Your instructions
Return the lines below verbatim, starting at the line that contains "ć o tatuaż każdego dni" and continuing through the last line, with both ends included.

┌──

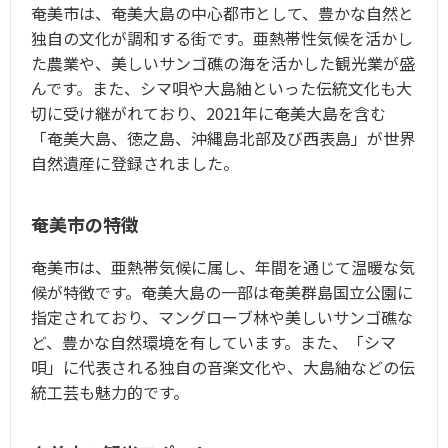
奄美市は、奄美大島の中心都市として、豊かな自然と
独自の文化が調和する街です。亜熱帯性気候を活かし
た農業や、美しいサンゴ礁の海を活かした観光業が盛
んです。また、シマ唄や大島紬といった伝統文化も大
切に受け継がれており、2021年に奄美大島を含む
「奄美大島、徳之島、沖縄島北部及び西表島」が世界
自然遺産に登録されました。
奄美市の特徴
奄美市は、亜熱帯気候に属し、年間を通じて温暖な気
候が特徴です。奄美大島の一部は奄美群島国立公園に
指定されており、マングローブ林や美しいサンゴ礁な
ど、豊かな自然環境を有しています。また、「シマ
唄」に代表される独自の音楽文化や、大島紬などの伝
統工芸も魅力的です。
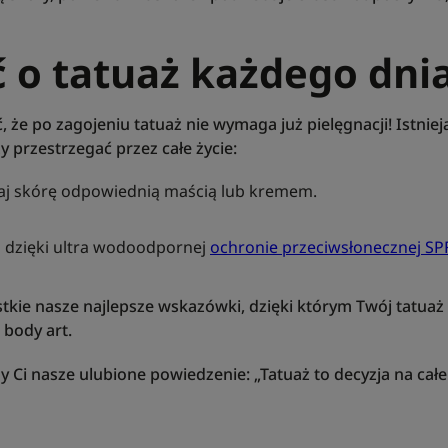
ć o tatuaż każdego dni
, że po zagojeniu tatuaż nie wymaga już pielęgnacji! Istni
y przestrzegać przez całe życie:
żaj skórę odpowiednią maścią lub kremem.
ż dzięki ultra wodoodpornej
ochronie przeciwsłonecznej SP
.
stkie nasze najlepsze wskazówki, dzięki którym Twój tatuaż 
 body art.
 Ci nasze ulubione powiedzenie: „Tatuaż to decyzja na całe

└──

Result for this task
ć o tatuaż każdego dni
, że po zagojeniu tatuaż nie wymaga już pielęgnacji! Istni
y przestrzegać przez całe życie:
żaj skórę odpowiednią maścią lub kremem.
ż dzięki ultra wodoodpornej
ochronie przeciwsłonecznej SP
.
stkie nasze najlepsze wskazówki, dzięki którym Twój tatuaż 
 body art.
 Ci nasze ulubione powiedzenie: „Tatuaż to decyzja na całe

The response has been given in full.